The following are the states present in the fips data obtained from Census Bureau, but not available in the one obtained from maps package:
AK: Alaska HI: Hawaii MP: Mariana Islands PR: Puerto Rico AS: American Samoa VI: US Virgin Islands GU: Guam UM: U.S. Minor Outlying Islands
What if we exclude these states and only check for contiguous USA?
non_contiguous = c('AK', 'HI', 'MP', 'PR', 'AS', 'VI', 'GU', 'UM')
# Number of counties in 48 contiguous states
county.fips2[!state_alpha %in% non_contiguous, .N]
## [1] 3109
OK! So there are 34 more counties in the dataset obtained from US Census Bureau. This data is likely to be more up-to-date. Thus, this might be another good reason for people to use this dataset instead of the one in the maps package.
Let’s now check for some suspected suffixes or prefixes and see whether they are present.

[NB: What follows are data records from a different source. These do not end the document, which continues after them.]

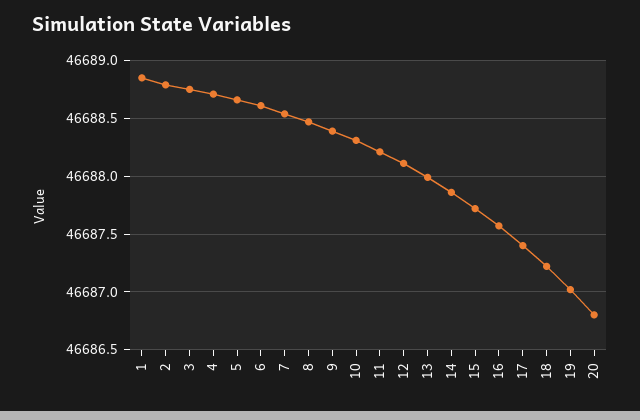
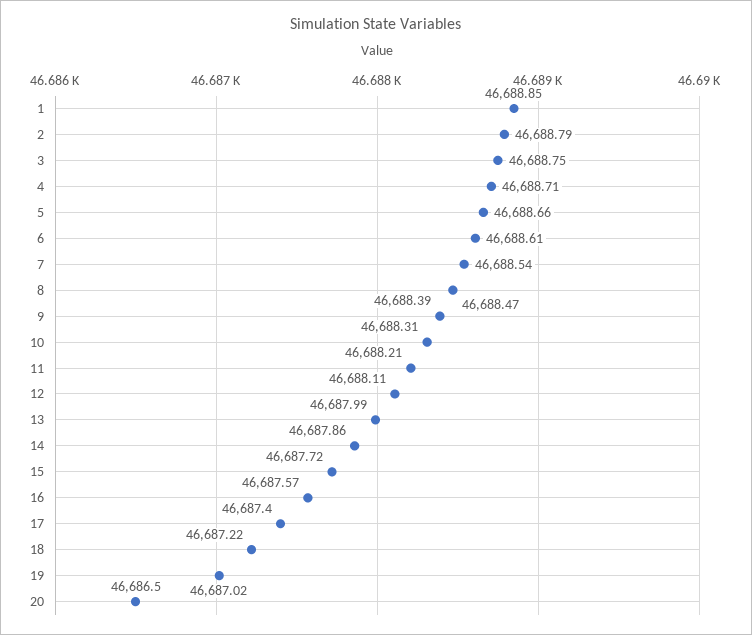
  {
    "1": 46688.85,
    "2": 46688.79,
    "3": 46688.75,
    "4": 46688.71,
    "5": 46688.66,
    "6": 46688.61,
    "7": 46688.54,
    "8": 46688.47,
    "9": 46688.39,
    "10": 46688.31,
    "11": 46688.21,
    "12": 46688.11,
    "13": 46687.99,
    "14": 46687.86,
    "15": 46687.72,
    "16": 46687.57,
    "17": 46687.4,
    "18": 46687.22,
    "19": 46687.02,
-   "20": 46686.8
+   "20": 46686.5
  }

d_city = county.fips2[county %>% str_detect('city'), .SD]
d_city %>% datatable()
d_borough = county.fips2[county %>% str_detect('borough'), .SD]
d_borough %>% datatable()
d_county = county.fips2[county %>% str_detect('county'), .SD]
d_county %>% datatable()
d_parish = county.fips2[county %>% str_detect('parish'), .SD]
d_parish %>% datatable()
d_muni = county.fips2[county %>% str_detect('municip'), .SD]
d_muni %>% datatable()
d_main = county.fips2[county %>% str_detect('main'), .SD]
d_main
## Empty data.table (0 rows) of 5 cols: state_alpha,state,state_ansi,county,fips
Investigation results: 1. borough in Florida and New Hampshire is part of the name. 2. city is part of the name for James City and Charles City in Virginia, the rest can be discarded.

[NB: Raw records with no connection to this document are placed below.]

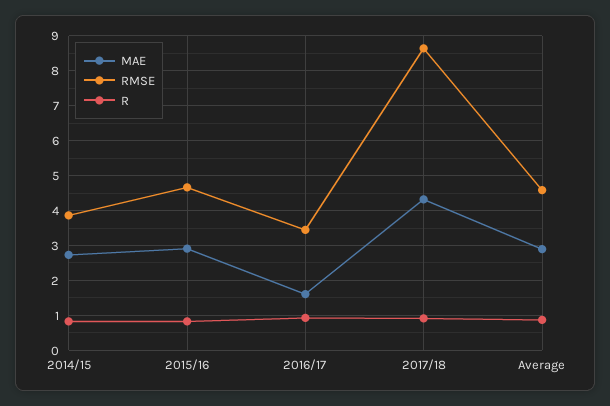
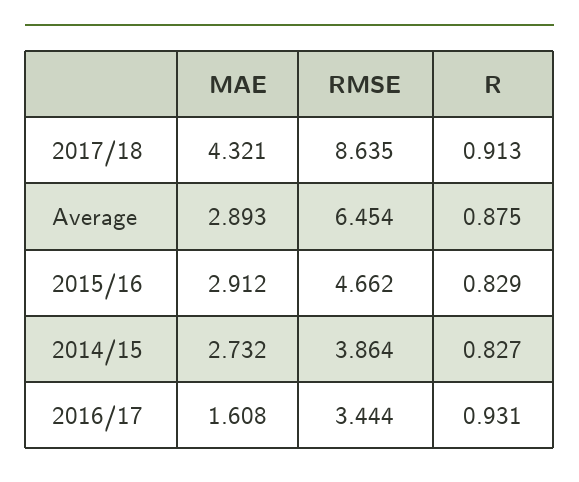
  {
    "MAE": {
      "2014/15": 2.732,
      "2015/16": 2.912,
      "2016/17": 1.608,
      "2017/18": 4.321,
      "Average": 2.893
    },
    "RMSE": {
      "2014/15": 3.864,
      "2015/16": 4.662,
      "2016/17": 3.444,
      "2017/18": 8.635,
-     "Average": 4.6
+     "Average": 6.454
    },
    "R": {
      "2014/15": 0.827,
      "2015/16": 0.829,
      "2016/17": 0.931,
      "2017/18": 0.913,
      "Average": 0.875
    }
  }

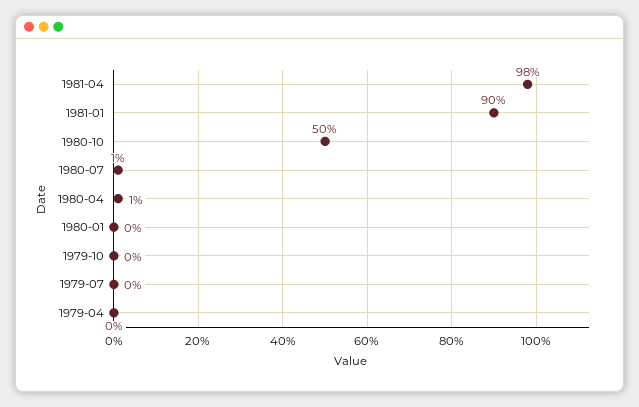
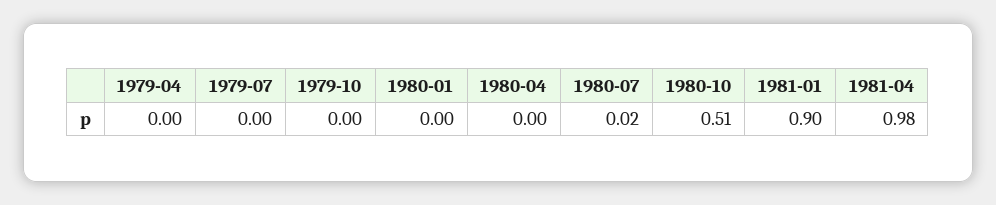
  {
    "1981-04": 0.98,
    "1981-01": 0.9,
-   "1980-10": 0.5,
+   "1980-10": 0.51,
-   "1980-07": 0.01,
+   "1980-07": 0.02,
-   "1980-04": 0.01,
+   "1980-04": 0,
    "1980-01": 0,
    "1979-10": 0,
    "1979-07": 0,
    "1979-04": 0
  }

# Remove the "county" and "parish" from the endings of the counties
county.fips2$county = county.fips2 %>%
select(county) %>%
map_df(.f = str_replace_all, pattern = 'county', '') %>%
map_df(.f = str_replace_all, pattern = 'parish', '')
# Clean "borough"
county_clean = county.fips2 %>%
select(state, county) %>%
filter(state == 'alaska') %>%
map_df(.f = str_replace_all, pattern = 'borough', '') %>%
map_df(.f = str_replace_all, pattern = 'censusarea', '') %>%
map_df(.f = str_replace_all, pattern = 'and', '')

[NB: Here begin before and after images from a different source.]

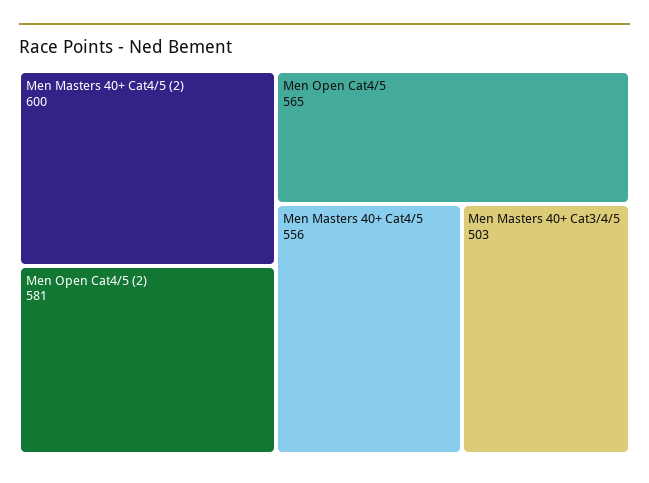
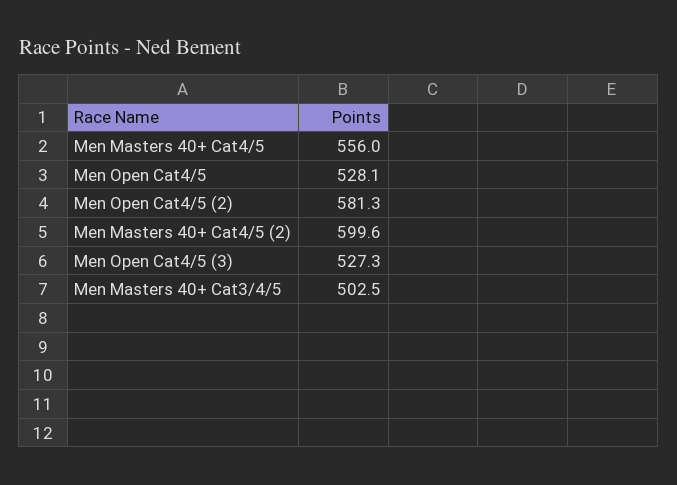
  {
    "Men Masters 40+ Cat4/5 (2)": 599.6,
    "Men Open Cat4/5 (2)": 581.3,
-   "Men Open Cat4/5": 565,
+   "Men Open Cat4/5": 528.1,
    "Men Masters 40+ Cat4/5": 556,
-   "Men Masters 40+ Cat3/4/5": 502.5
+   "Men Masters 40+ Cat3/4/5": 502.5,
+   "Men Open Cat4/5 (3)": 527.3
  }

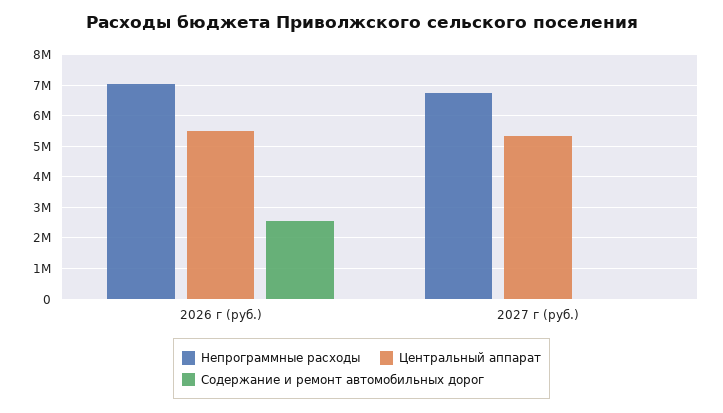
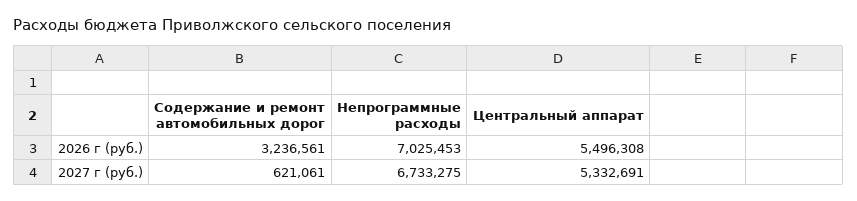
  {
    "Непрограммные расходы": {
      "2026 г (руб.)": 7025453,
      "2027 г (руб.)": 6733275
    },
    "Центральный аппарат": {
      "2026 г (руб.)": 5496308,
      "2027 г (руб.)": 5332691
    },
    "Содержание и ремонт автомобильных дорог": {
-     "2026 г (руб.)": 2600000,
+     "2026 г (руб.)": 3236561,
-     "2027 г (руб.)": 0
+     "2027 г (руб.)": 621061
    }
  }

county.fips2[state == 'alaska', county := county_clean$county]
# Clean "municip"
county.fips2$county = county.fips2 %>%
select(county) %>%
map_df(.f = str_replace_all, pattern = 'municip', '')
# Clean "city"
va = county.fips2[state %in% 'virginia', ][, row_id := .I]
va2 = va %>%
select(state, county, row_id) %>%
filter(state == 'virginia') %>%
filter(county %in% c('jamescity', 'charlescity'))
va3 = va %>%
select(state, county, row_id) %>%
filter(state == 'virginia') %>%
filter(!county %in% c('jamescity', 'charlescity')) %>%
map_df(.f = str_replace_all, pattern = 'city', '') %>%
rbind(va2) %>%
arrange(as.integer(row_id)) %>%
as.data.table()
county.fips2[state %in% 'virginia', county := va3$county]
Finally, the county.fips2 dataset is clean. Ther might be a few more issues, but that’s left to the user who is interested in this dataset.